Saylor personally pitched Microsoft (NASDAQ: MSFT) shareholders on using some of the company’s billions to buy BTC, but less than 1% voted in favor of the motion. Amazon (NASDAQ: AMZN) has been similarly prodded to become one of the cool BTC kids, but Jeff Bezos appears (so far) to have resisted the appeals of those who need someone richer than themselves to make them rich.
Other firms, usually ones lacking a successful business model, are proving more pliable. Some prominent BTC block reward miners, for example, have raised billions in debt to buy BTC, which they view (like Saylor) as more likely to result in profit than doing the job described on their business cards.
Buying BTC in secret might be the government strategy, but corporate minnows have caught on to the easy publicity that comes from raising/spending millions on speculative investments. Companies few have heard of—KULR Technology, Matador Tech, Semler Scientific, SUNation, Thumzup and more—are gleefully hopping on the BTC bandwagon and making sure everyone knows about it.
It resembles the second half of the last decade when canny CEOs of utterly mundane companies would issue a press release about adding ‘blockchain’ to their name and almost immediately see a “significant abnormal positive return” on their share price.
The case against
When historians look back at this period, they will find a few strident voices who warned against this folly. The libertarian CATO Institute has published a number of articles arguing against the U.S. buying BTC, including trashing the Lummis gold-for-BTC switcheroo as “a plan that may only serve to pump [BTC] holders’ bags by making it look like it won’t cost a thing.”
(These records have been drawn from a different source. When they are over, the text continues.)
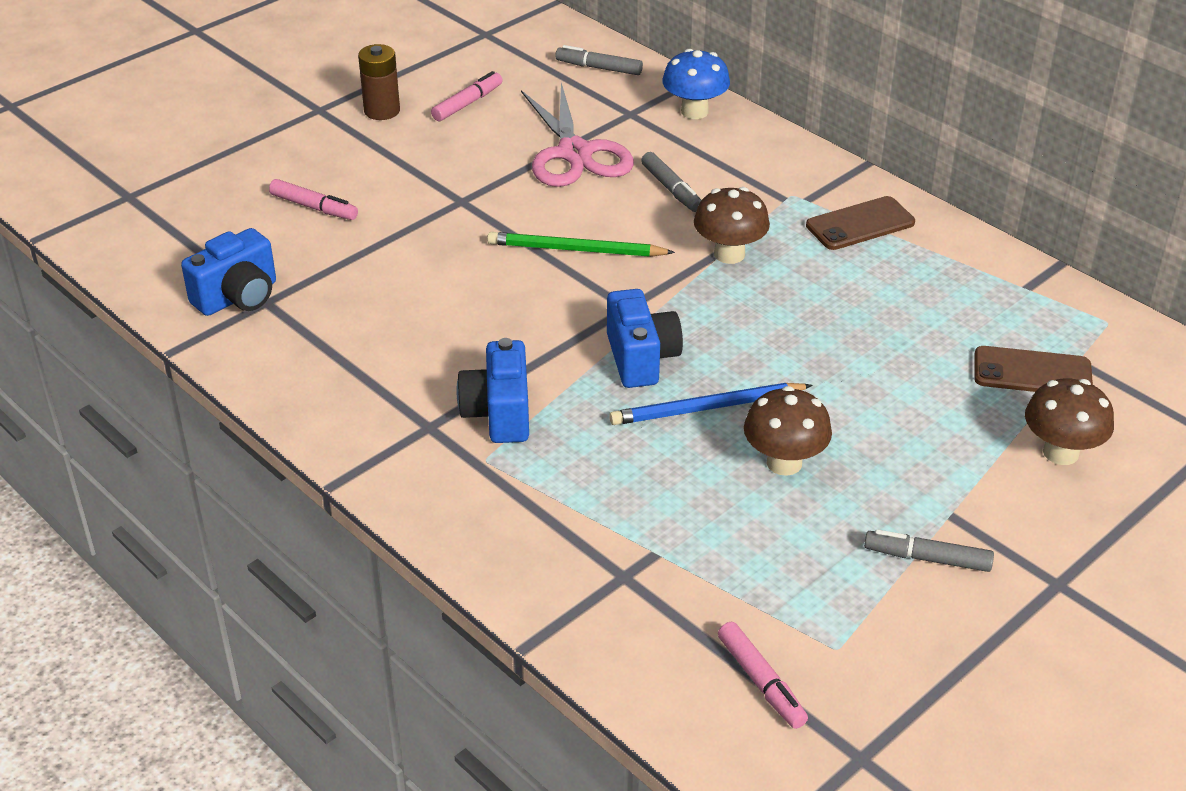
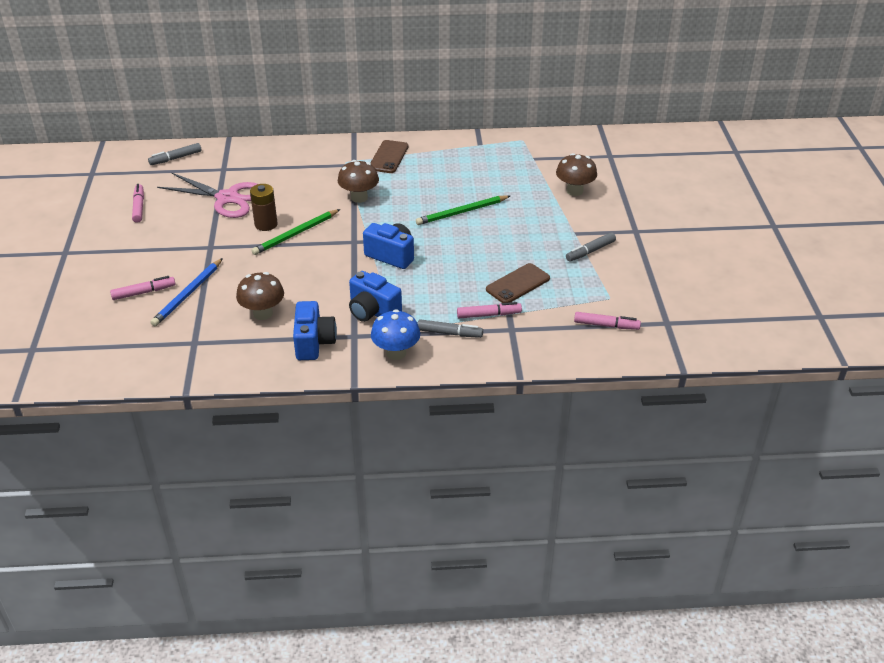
camera: 50 degrees left, 0 degrees up
blue camera [181,228,276,316] -> blue camera moved to [293,301,337,360]
brown battery [358,44,400,120] -> brown battery moved to [250,184,278,231]
blue pencil [609,383,813,425] -> blue pencil moved to [150,258,223,326]
grey marker [641,152,701,212] -> grey marker moved to [418,319,483,338]
blue mushroom [662,49,730,119] -> blue mushroom moved to [371,309,420,360]
brown mushroom [744,386,832,476] -> brown mushroom moved to [236,272,284,320]
brown phone [974,346,1093,392] -> brown phone moved to [486,263,550,303]
none -> green pencil [416,195,510,225]
none -> pink marker [457,302,522,318]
Even BTC booster Nic Carter, who supports the government holding on to its existing stockpile, is opposed to the idea of America buying more BTC and assigning it any kind of monetary role. Doing so would “imply the U.S. is losing confidence in the current dollar-based system.”
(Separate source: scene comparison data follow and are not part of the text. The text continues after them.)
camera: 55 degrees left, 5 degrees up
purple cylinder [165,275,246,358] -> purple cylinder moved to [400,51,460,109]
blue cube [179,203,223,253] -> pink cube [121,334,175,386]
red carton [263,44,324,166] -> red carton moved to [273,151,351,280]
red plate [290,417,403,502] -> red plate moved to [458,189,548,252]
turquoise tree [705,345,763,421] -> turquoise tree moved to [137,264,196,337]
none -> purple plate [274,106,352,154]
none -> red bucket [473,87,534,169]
Steve Hanke, professor of applied economics at Johns Hopkins University, recently tweeted a stinging indictment of a U.S. BTC reserve as “the stupidest idea.” Hanke called it “a drag on the economy because those savings are not invested in real capital assets that produce things.” Failing to invest in things that actually increase productivity creates “a real problem because that is what underlies improved standards of living and prosperity in an economy.”
Hanke’s view echoes a view espoused last November by CoinGeek’s Kurt Wuckert Jr., who warned that BTC reserves “will entrench an impenetrable hierarchy of lazy, entitled holders while everyone else struggles to compete in an economy devoid of productivity.”
We’ll leave the last word to David Frum, senior editor of The Atlantic, who tweeted that the reserve push was driven by BTC holders who “worry about an impending shortage of greater fools and need the US government to act as the greatest fool of last resort.”